You've not thought about this for very long, but almost instantly replied to me as if I'm trying to argue with you.
Why do people base their life upon work? Moving closer to where jobs are. This isn't a thing people do because they want to but because they need to. Because capitalism demands it.
Universities don't need proximity, as evidenced by the UK's largest and arguably most left wing university in the country. But again, people move close to them because of a sense of need, not want.
https://en.wikipedia.org/wiki/Open_University
Recreation, do rural people not have recreation? Many recreational centres being in cities is due to the centralisation of populations. It's perfectly viable to have recreational venues spread across an area when the chase of profit is no longer the driving goal.
Grocery stores, lol.
I'm not saying cities will disappear or that there will be no need for them. But there's certainly no need for countries like the UK to have over 10% of the population within one city and over 80% of the entire population living in urban environments. It results in misery, mass pollution, unsustainable practices as everything must be transported, and as you originally noted, issues with enforcement of civility.
Cities will forever be a thing in human society I'm sure, but current cities are an abomination due to the constant centralisation of power and wealth. Never before has human civilisation been so centralised into so few places and it has created a myriad of problems. It's time for a change on our perspectives beyond the constant chase of wealth, there's plenty to go around if it weren't hoarded by a select few as our current system enables.
I posted about my doubts about a concept due to scalability. Was your response to that not an argument for why scalability need not be a concern? Maybe I misunderstood it.
Also, your condescension is unnecessary. You don't know how long I've been thinking about something.
In what way does capitalism require moving close to your job? The line between want and need in these situations is very thin. They need to work, and they want to not spend much of their day commuting. If they didn't have to work at all they might prefer to live elsewhere, but in a world where they do have to work, they would rather live closer to work. Though afaik abolishing capitalism does not mean abolishing the need to work (though it would greatly reduce the amount of work)

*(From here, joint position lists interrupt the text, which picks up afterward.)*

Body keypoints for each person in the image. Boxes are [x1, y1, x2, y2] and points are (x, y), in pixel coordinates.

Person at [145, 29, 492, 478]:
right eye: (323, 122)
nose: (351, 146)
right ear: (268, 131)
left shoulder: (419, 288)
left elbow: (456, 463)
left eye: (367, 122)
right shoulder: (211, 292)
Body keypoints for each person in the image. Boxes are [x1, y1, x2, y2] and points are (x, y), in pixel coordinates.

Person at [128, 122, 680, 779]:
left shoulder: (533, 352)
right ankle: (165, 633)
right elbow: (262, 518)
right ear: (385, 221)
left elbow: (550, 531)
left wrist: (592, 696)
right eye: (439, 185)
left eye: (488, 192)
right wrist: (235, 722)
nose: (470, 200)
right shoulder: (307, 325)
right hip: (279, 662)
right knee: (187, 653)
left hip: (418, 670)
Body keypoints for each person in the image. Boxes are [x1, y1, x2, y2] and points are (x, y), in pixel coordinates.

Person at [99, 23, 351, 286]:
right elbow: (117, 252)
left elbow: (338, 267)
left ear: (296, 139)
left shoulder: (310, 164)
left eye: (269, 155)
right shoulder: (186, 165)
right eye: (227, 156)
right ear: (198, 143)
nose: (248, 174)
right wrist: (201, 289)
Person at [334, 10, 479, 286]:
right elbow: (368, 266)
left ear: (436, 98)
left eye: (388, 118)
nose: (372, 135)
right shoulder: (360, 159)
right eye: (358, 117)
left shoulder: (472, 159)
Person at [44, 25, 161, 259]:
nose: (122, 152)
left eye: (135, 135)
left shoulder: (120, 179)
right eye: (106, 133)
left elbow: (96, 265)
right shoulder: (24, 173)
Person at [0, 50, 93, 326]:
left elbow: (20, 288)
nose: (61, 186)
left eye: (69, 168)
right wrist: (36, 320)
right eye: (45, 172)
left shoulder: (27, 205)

For universities and recreation you seem to be saying it is not necessary to live in a city to access, which I agree with, but it's irrelevant. The fact is that people still do live in cities because they want to live closer to university, or they want to have access to a wide variety of recreational activities. Even without a profit motive, having a large number of people nearby is a good reason to build recreational centres, and having access to a wide range of recreational activities is still a good motivation to live in a place. On top of this, many dense population centres are around natural sources of recreation which cannot be simply built elsewhere, like beaches, mountains, rivers, lakes, etc.
You don't have to convince me that cities as they exist now are generally terrible, I totally agree with you. But evidently a huge number of people still think it is worth living in cities, and if cities/ high population centres in general still exist even without capitalism, then the scalability of a system is still very much a valid concern, no?
Ya. Some of the problems we encounter are a result of civilization and not just capitalism. Not that the effects of either are to be diminished.